I’ve been researching and writing about breast cancer for so many years that I’ve accumulated a plethora of pink-ribbon-themed items. I’m finished with the baggage. Taking control of my surroundings has been very freeing!
–Gayle Sulik, on Psychology Today
I’m not a hoarder. But I’ve been known, on occasion, to keep things long after they outlived their usefulness or meaning. Like that colorful, Italian bowl with the chipped edge that would be perfect for a huge pasta salad but never sees the light of day. At least I don’t hate it.
Other keepsakes, I despise. Those finely carved mahogany sculptures I bought 20 years ago are still scattered around my house or in the back of a closet. I have nothing against them really, but tastes change. Those books from graduate school, taking up prime real estate on my shelf, are out of date. Unlike my old, yellowed copy of Natalie Goldberg’s Writing Down the Bones, ever reminding me that I am a writer, these objects no longer contribute to my well-being.
I usually realize when I’ve been surreptitiously loathing my stuff. I come to my senses and the purging begins, sometimes immediately. It wasn’t so easy to come to grips with all of the pink ribbon paraphernalia I’ve collected over the years.
I’ve been researching and writing about breast cancer for so long that I’ve accumulated a plethora of pink-ribbon-themed items: awareness magazines, newspapers, advertisements, jewelry, cleaning supplies, teddy bears, M&M bags (contents consumed), and more. Some of these items were gifts to inspire me to keep going with my research. Many of them were gifted to others then bequeathed to me because they didn’t want reminders of their cancer around, or because they too hated the idea of pink ribbon commercialization.

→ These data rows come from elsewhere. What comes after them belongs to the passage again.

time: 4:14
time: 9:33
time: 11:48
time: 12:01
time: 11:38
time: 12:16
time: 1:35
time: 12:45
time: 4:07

My collection grew large enough that I considered creating an exhibit on the pink ribbon industry. In addition to my own items and others that would be donated, I imagined a 10-foot in diameter gumball machine filled with pink “I heart boobies” bracelets and a life size replica of “Miss Pink Elegance” from the Thomas Kinkade collection. We’d have posters calculating the profit margins of fundraising campaigns juxtaposed against pie charts of budget allocations from charities, themes in awareness campaigns, and the state of misinformation surrounding the disease. It was a good idea.
But since then, bloggers have taken it upon themselves to reveal, quickly and skillfully, the hypocrisy of the pink ribbon marketplace. Journalists have sunk their teeth into investigative reports about fundraising and other controversies. The Canadian documentary Pink Ribbons Inc. gave audiences the visual and narrative content to illustrate key themes within pink ribbon culture and the industry that surrounds it. Breast cancer organizations that have been resisting the status quo for years gained new traction. Even some of the most contentious scientific controversies entered public discussion with renewed vigor and solid evidence. Pink Ribbon Blues served its purpose.

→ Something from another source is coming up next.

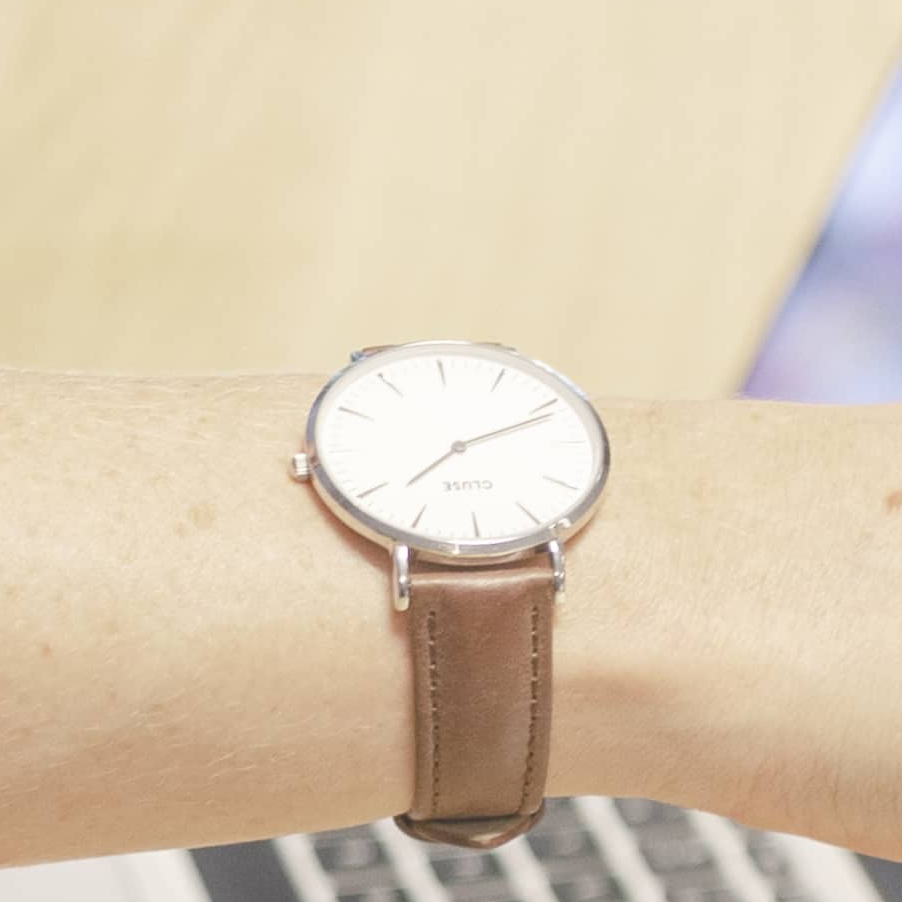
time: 7:11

There remains much to be done with the topic of breast cancer, and I’m glad to do it. But I’m finished with the pink ribbon baggage. It will no longer take up valuable space in my closets, on my shelves, or in my life. I feel lighter already. Taking control of your surroundings can be very freeing!
There are two pinked items I’m keeping though. My very own Miss Pink Elegance, given to me by my dear friend Rachel Cheetham Moro, stands proudly above a pink tennis ball signed by sociologists Phil Brown, Kathy Charmaz, Barbara Katz Rothman, and Heather Laube to honor my book’s “Author Meets Critics” session at the American Sociological Association in 2012. These items represent a different kind of breast cancer awareness to me, along with a sense of connection to those who have supported me in this research all along. That’s enough.